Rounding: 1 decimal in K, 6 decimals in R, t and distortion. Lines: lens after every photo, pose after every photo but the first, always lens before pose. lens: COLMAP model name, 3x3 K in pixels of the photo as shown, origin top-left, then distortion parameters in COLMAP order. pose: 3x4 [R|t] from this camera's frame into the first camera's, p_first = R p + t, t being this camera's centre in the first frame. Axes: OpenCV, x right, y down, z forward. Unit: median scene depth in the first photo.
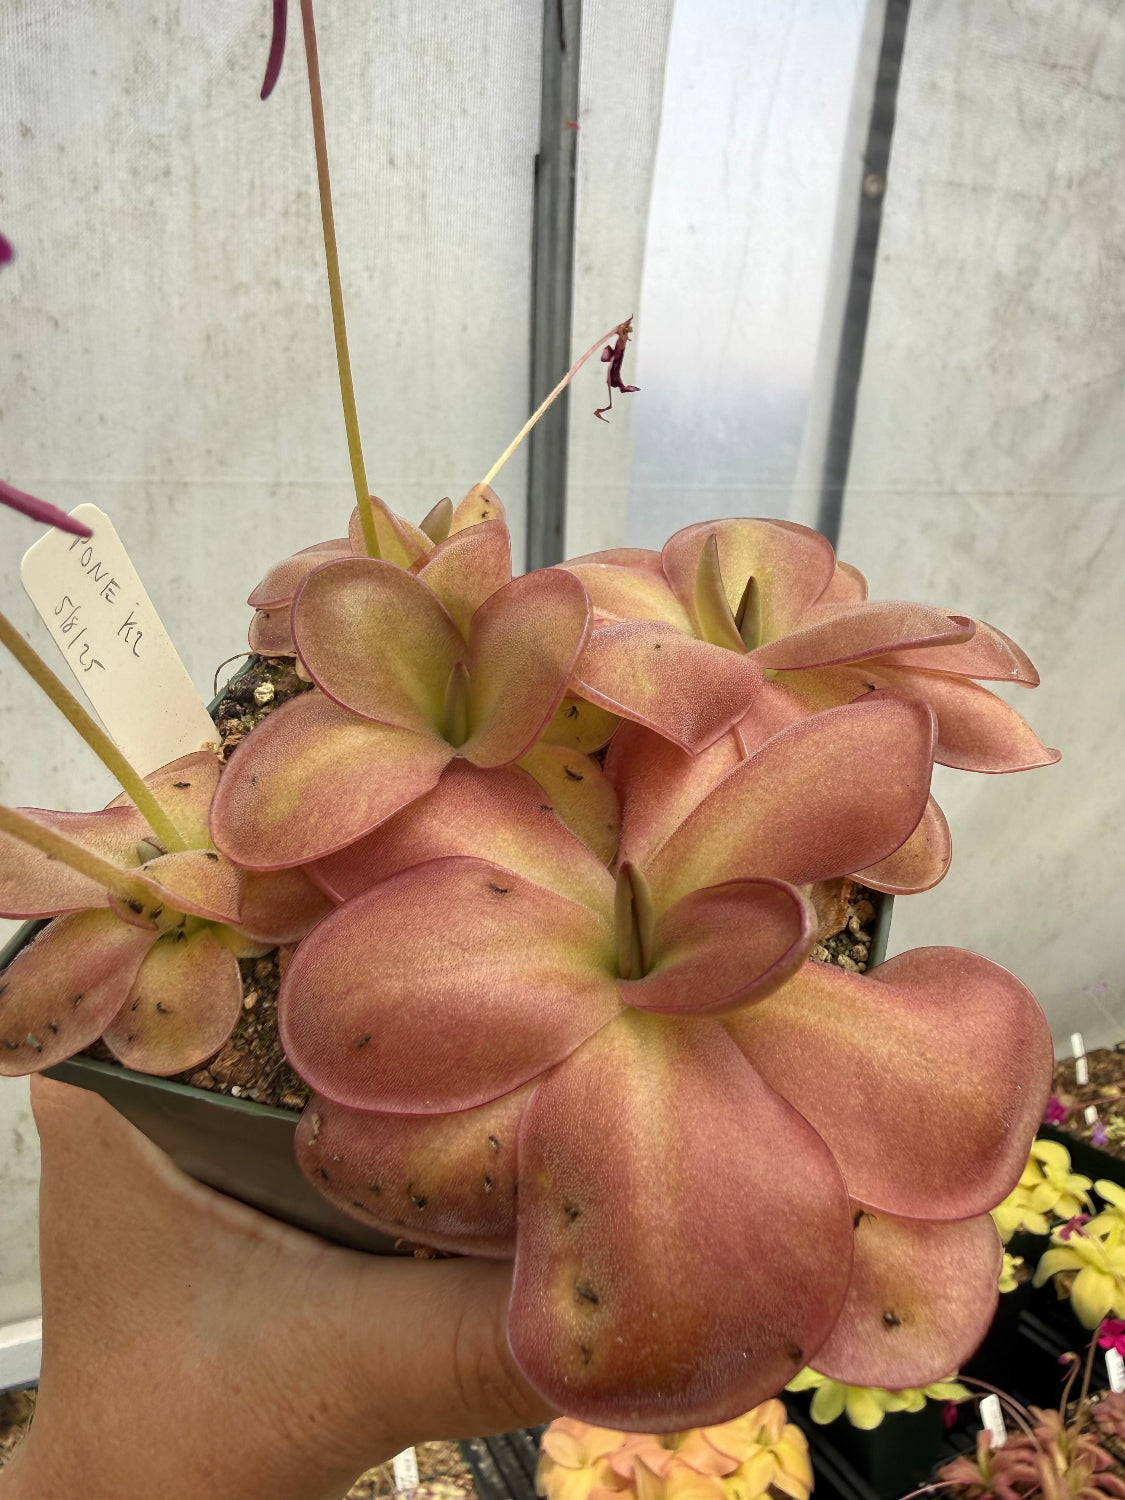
lens RADIAL K [[1207.6, 0, 582.5], [0, 1207.6, 747.8], [0, 0, 1]] dist [-0.006948, -0.011658]
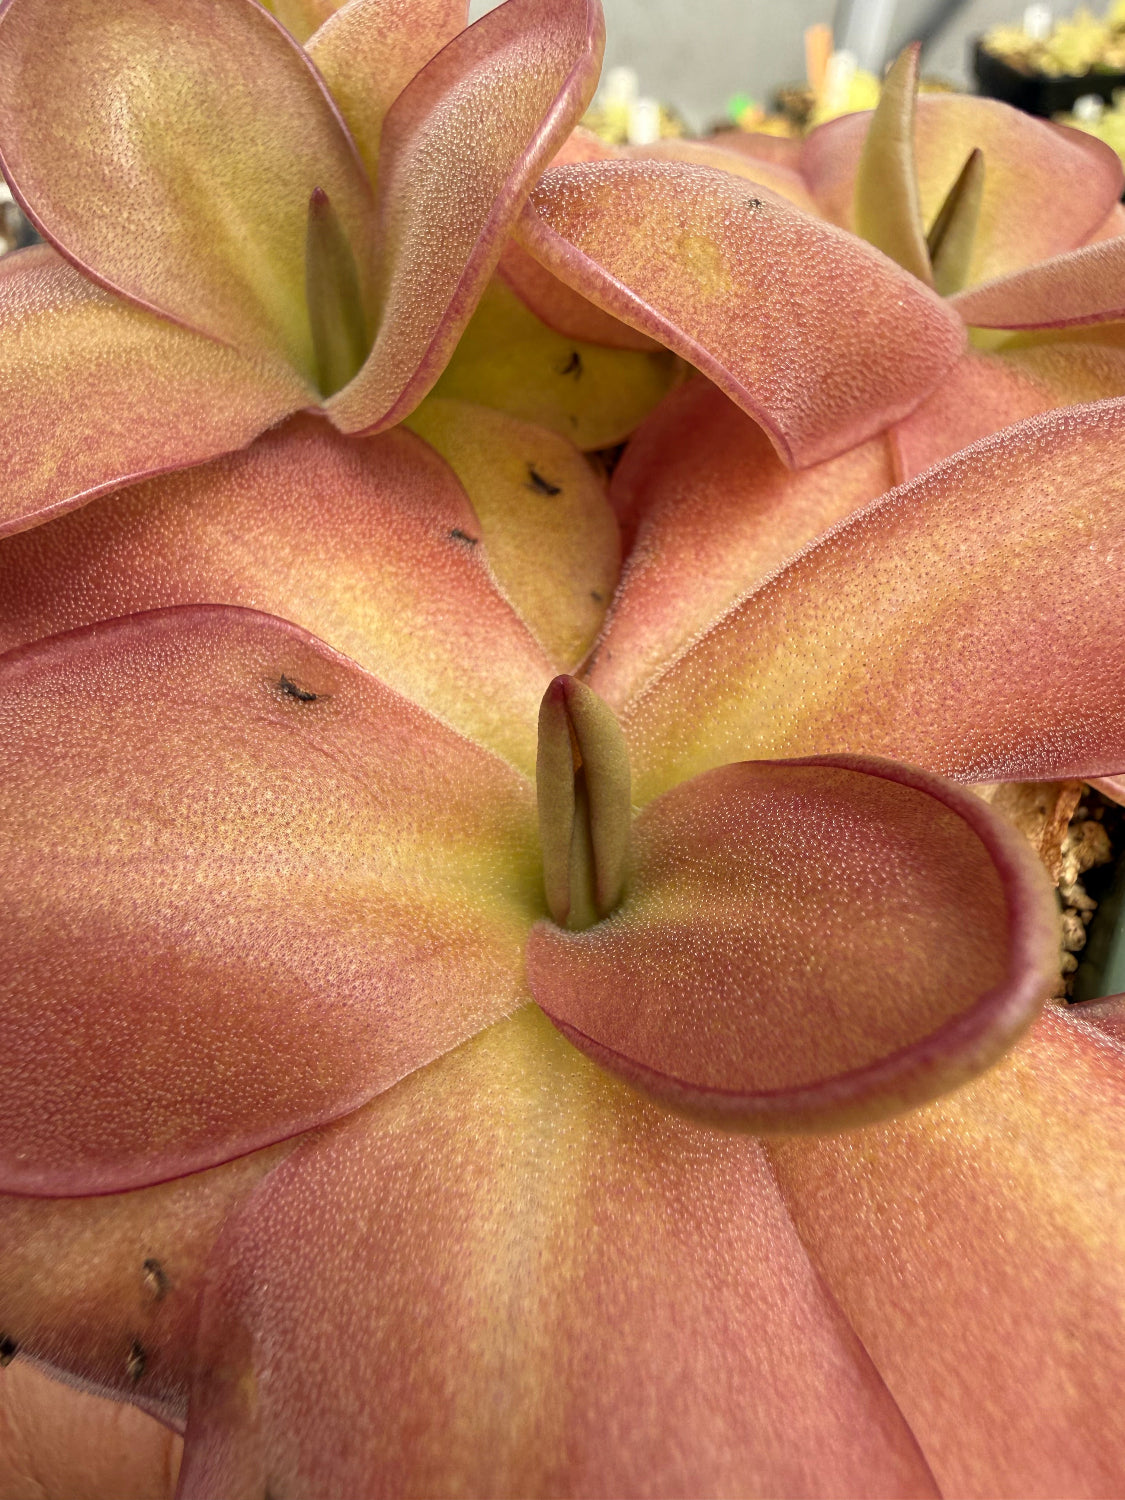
lens RADIAL K [[1178.9, 0, 532.6], [0, 1178.9, 747.8], [0, 0, 1]] dist [0.000432, -0.003594]
pose [[0.981173, 0.157810, -0.111331, 0.069084], [-0.135306, 0.973036, 0.186798, 0.044942], [0.137807, -0.168218, 0.976070, 0.591575]]
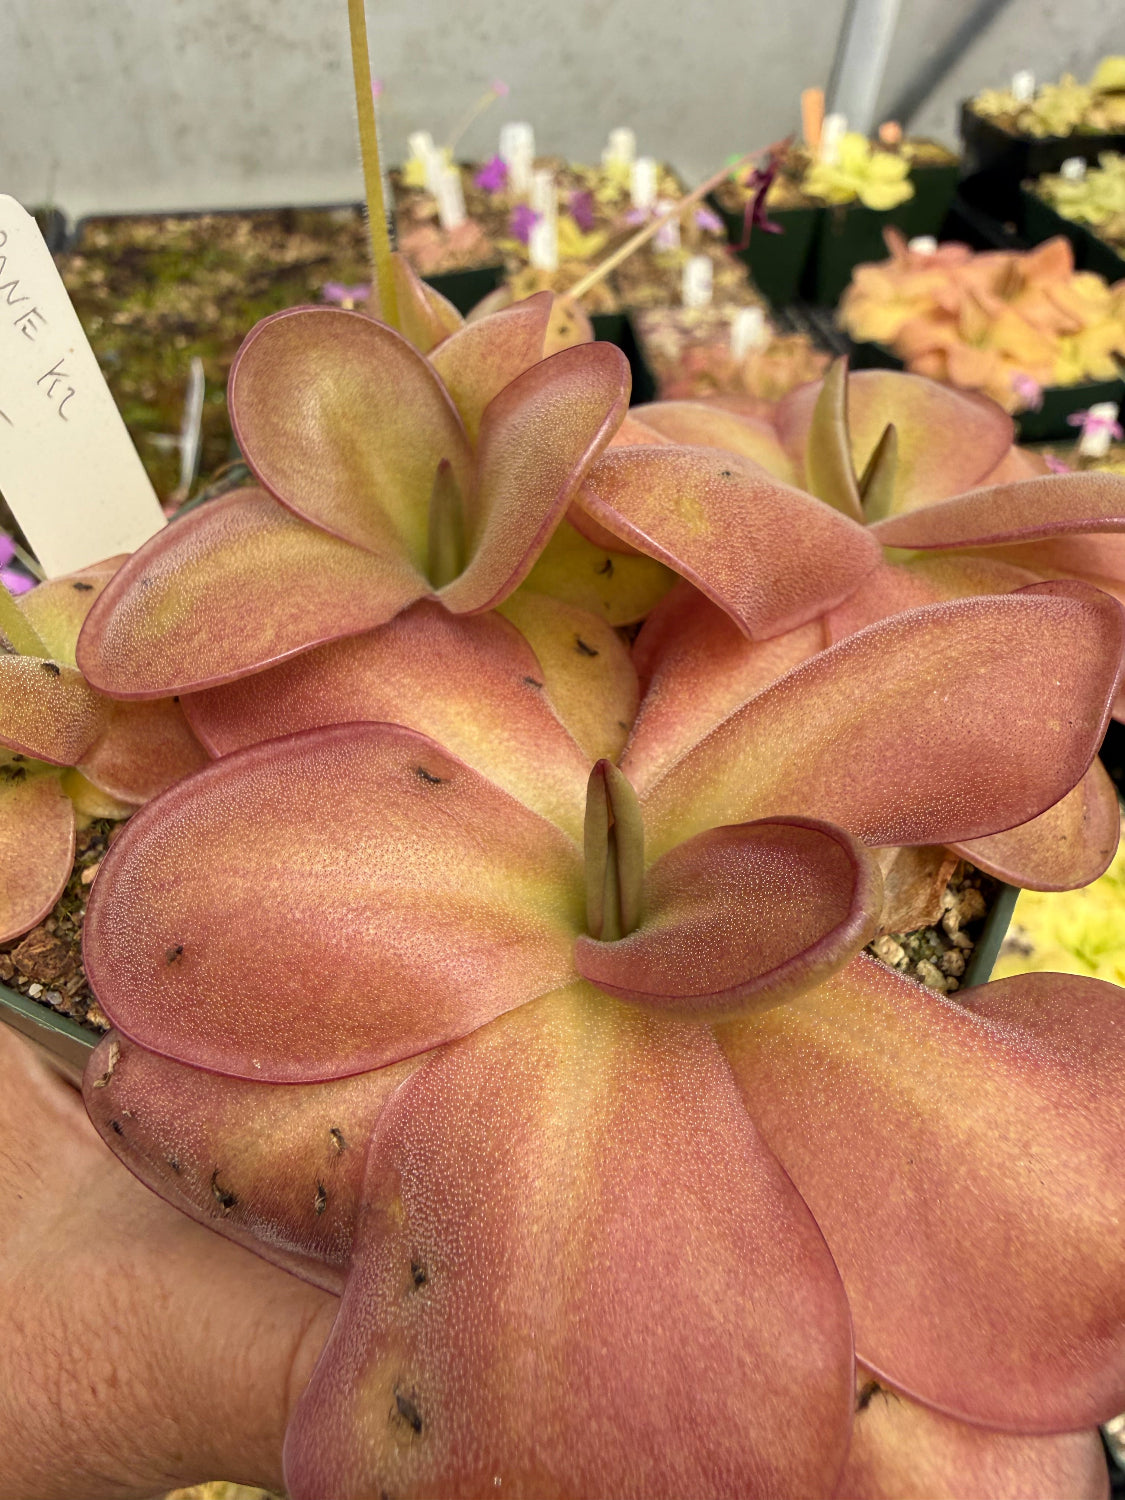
lens RADIAL K [[1178.9, 0, 532.6], [0, 1178.9, 747.8], [0, 0, 1]] dist [0.000432, -0.003594]
pose [[0.976092, 0.157460, -0.149839, 0.088721], [-0.151046, 0.987087, 0.053339, 0.056796], [0.156303, -0.029431, 0.987271, 0.348110]]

- _Your task_
Give every item above as a two-column CSV with the header instruction,response and one row per item. Put the item's text and its answer each in a single quoted field with line breaks turned into spaces, and leave the pictures out.

- _Answer space_
instruction,response
"Rounding: 1 decimal in K, 6 decimals in R, t and distortion. Lines: lens after every photo, pose after every photo but the first, always lens before pose. lens: COLMAP model name, 3x3 K in pixels of the photo as shown, origin top-left, then distortion parameters in COLMAP order. pose: 3x4 [R|t] from this camera's frame into the first camera's, p_first = R p + t, t being this camera's centre in the first frame. Axes: OpenCV, x right, y down, z forward. Unit: median scene depth in the first photo.","lens RADIAL K [[1207.6, 0, 582.5], [0, 1207.6, 747.8], [0, 0, 1]] dist [-0.006948, -0.011658] lens RADIAL K [[1178.9, 0, 532.6], [0, 1178.9, 747.8], [0, 0, 1]] dist [0.000432, -0.003594] pose [[0.981173, 0.157810, -0.111331, 0.069084], [-0.135306, 0.973036, 0.186798, 0.044942], [0.137807, -0.168218, 0.976070, 0.591575]] lens RADIAL K [[1178.9, 0, 532.6], [0, 1178.9, 747.8], [0, 0, 1]] dist [0.000432, -0.003594] pose [[0.976092, 0.157460, -0.149839, 0.088721], [-0.151046, 0.987087, 0.053339, 0.056796], [0.156303, -0.029431, 0.987271, 0.348110]]"